On January 20, 2009, the United States will inaugurate Barack Obama, the countrys first African-American president. In anticipation of citizens efforts to mark this historic time around the country, the AFC will be collecting audio and video recordings of sermons and orations that comment on the significance of the inauguration of 2009. It is expected that such sermons and orations will be delivered at churches, synagogues, mosques and other places of worship, as well as before humanist congregations and other secular gatherings. The AFC is seeking as wide a representation of orations as possible. This collection is one of many oral history and spoken word collections at the AFC that preserve American emotions and memories of important cultural events.
Congregations and groups interested in contributing to this once-in-a-lifetime documentary project are asked to record sermons and orations delivered during Inauguration Week 2009 and donate them to the Library of Congress. The donated recordings will be preserved at the AFC in order to enhance the nations historical record and preserve the voices of religious leaders and other orators for researchers and scholars of the future. After being processed by archivists, the collection will be made available to scholars, students and the general public.

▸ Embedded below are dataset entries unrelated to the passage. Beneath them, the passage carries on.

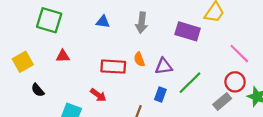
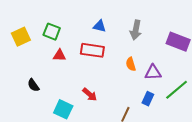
green square: (49, 20) -> (52, 32), moved, size x0.7
yellow square: (23, 62) -> (21, 37), moved
red rectangle: (113, 67) -> (92, 50), moved

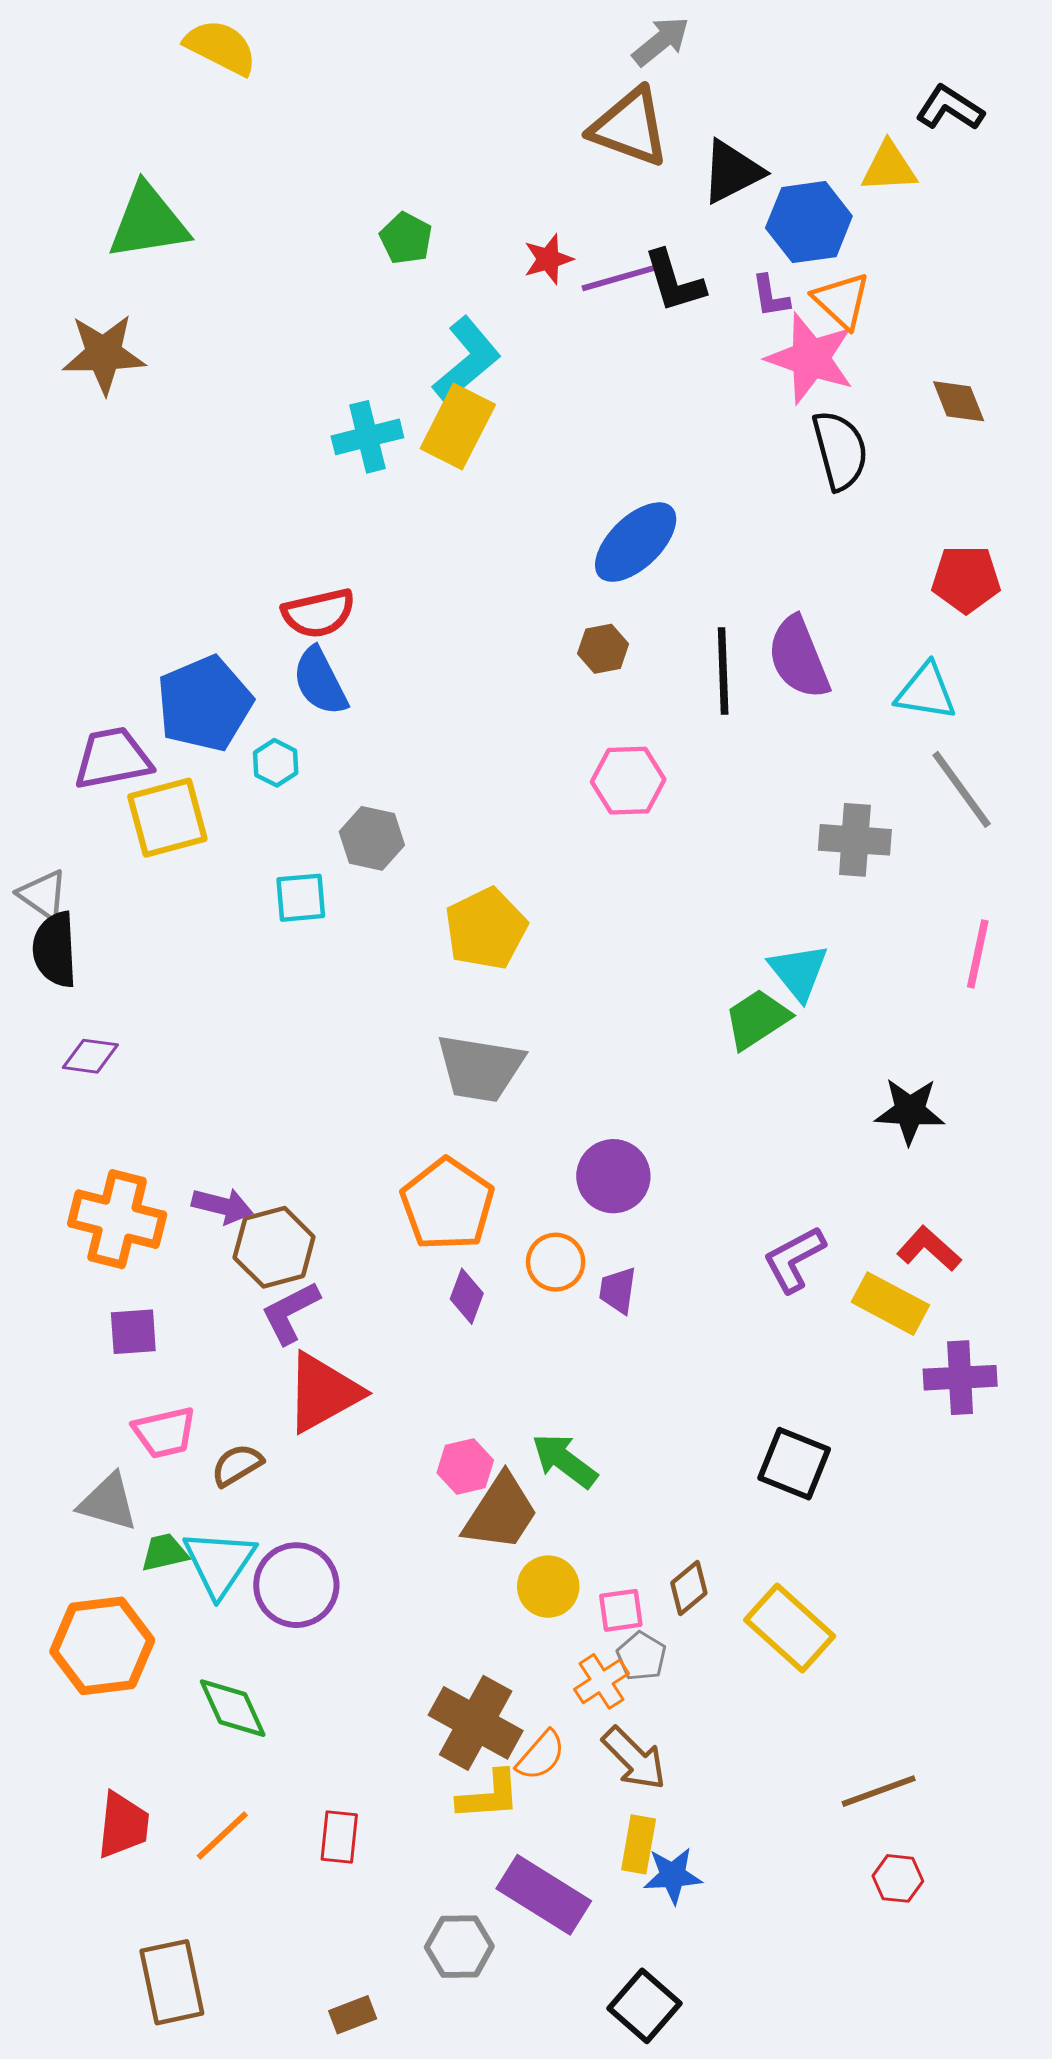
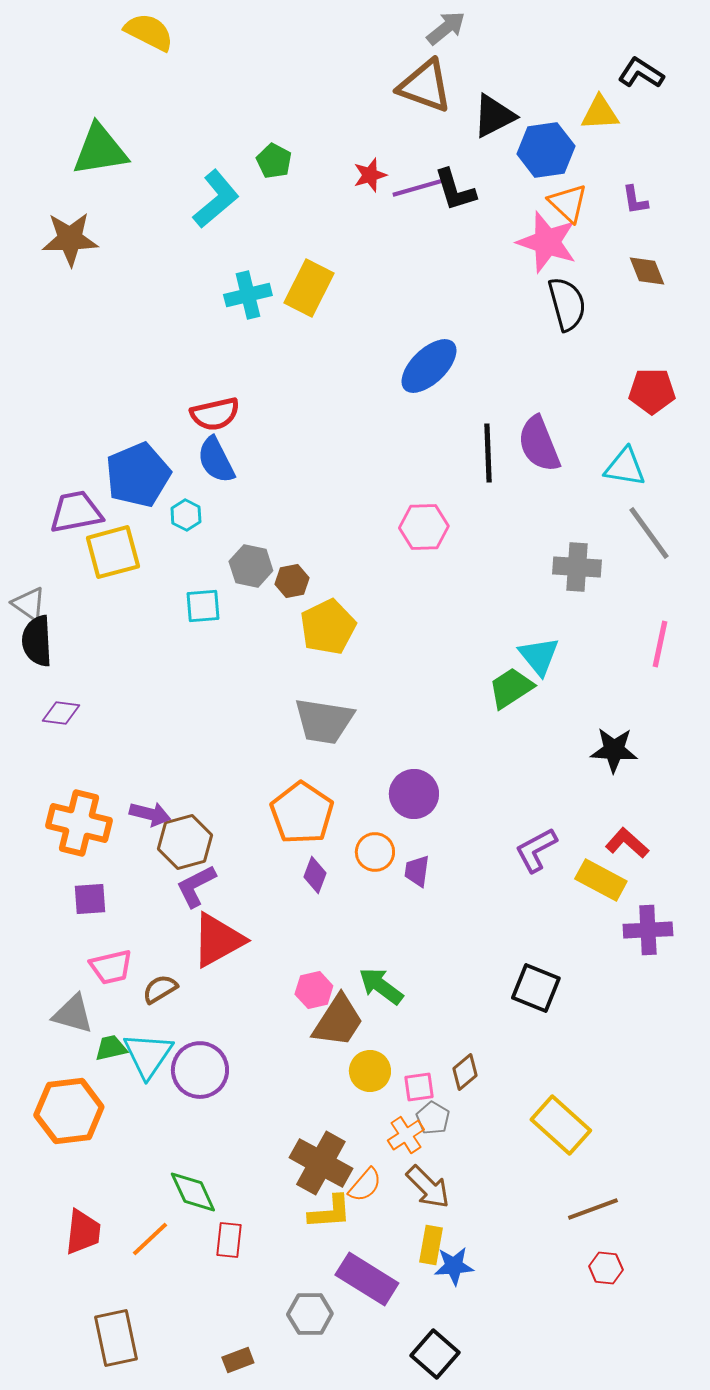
purple L-shape: (770, 296) -> (635, 200), moved
cyan L-shape: (467, 360) -> (216, 199), moved
brown hexagon: (603, 649) -> (292, 581), moved
yellow rectangle: (790, 1628) -> (561, 1125), moved
green diamond: (233, 1708) -> (193, 1192), moved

Individuals and groups interested in contributing to the Inauguration 2009 Sermons and Orations Project are asked to submit audio and video recordings made in digital or other approved formats. To be accepted into the collection, the recordings must be of sermons and orations that were delivered to congregations and other audiences between Friday, Jan. 16 and Sunday, Jan. 25, 2009.
In addition to audio and video recordings, the AFC is collecting written texts of sermons and orations (submitted in the form of print or electronic media), as well as printed programs from the events during which the sermons and orations were delivered. All submissions must be postmarked by Feb. 27, 2009, and must be accompanied by a signed release form and completed data form, found on the AFC website, www.loc.gov/folklife/inaugural/
For additional information about the Inauguration 2009 Sermons and Orations Project, including the technical specifications of the recordings that can be accepted, downloadable copies of the required forms, and instructions for submitting collections, please visit www.loc.gov/folklife/inaugural/, or call the Center at (202) 707-5510 between 8:30 a.m. and 5 p.m., Monday to Friday, Eastern Standard Time.

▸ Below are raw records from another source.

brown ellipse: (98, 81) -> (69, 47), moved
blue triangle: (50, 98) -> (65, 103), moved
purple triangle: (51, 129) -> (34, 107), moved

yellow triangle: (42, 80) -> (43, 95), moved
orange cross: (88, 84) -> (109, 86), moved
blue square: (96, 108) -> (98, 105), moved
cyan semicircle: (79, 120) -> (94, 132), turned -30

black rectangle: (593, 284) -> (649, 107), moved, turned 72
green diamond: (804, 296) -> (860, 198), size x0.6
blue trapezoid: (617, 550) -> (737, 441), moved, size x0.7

The Library of Congress, the nation's oldest federal cultural institution, is the world's preeminent reservoir of knowledge, providing unparalleled collections and integrated resources to Congress and the American people. Many of the Library's rich resources and treasures may also be accessed through the Library's Web site www.loc.gov and via interactive exhibitions on a new, personalized Web site at myLOC.gov.
The American Folklife Center was created by Congress in 1976 and placed at the Library of Congress to preserve and present American Folklife through programs of research, documentation, archival preservation, reference service, live performance, exhibition, public programs and training.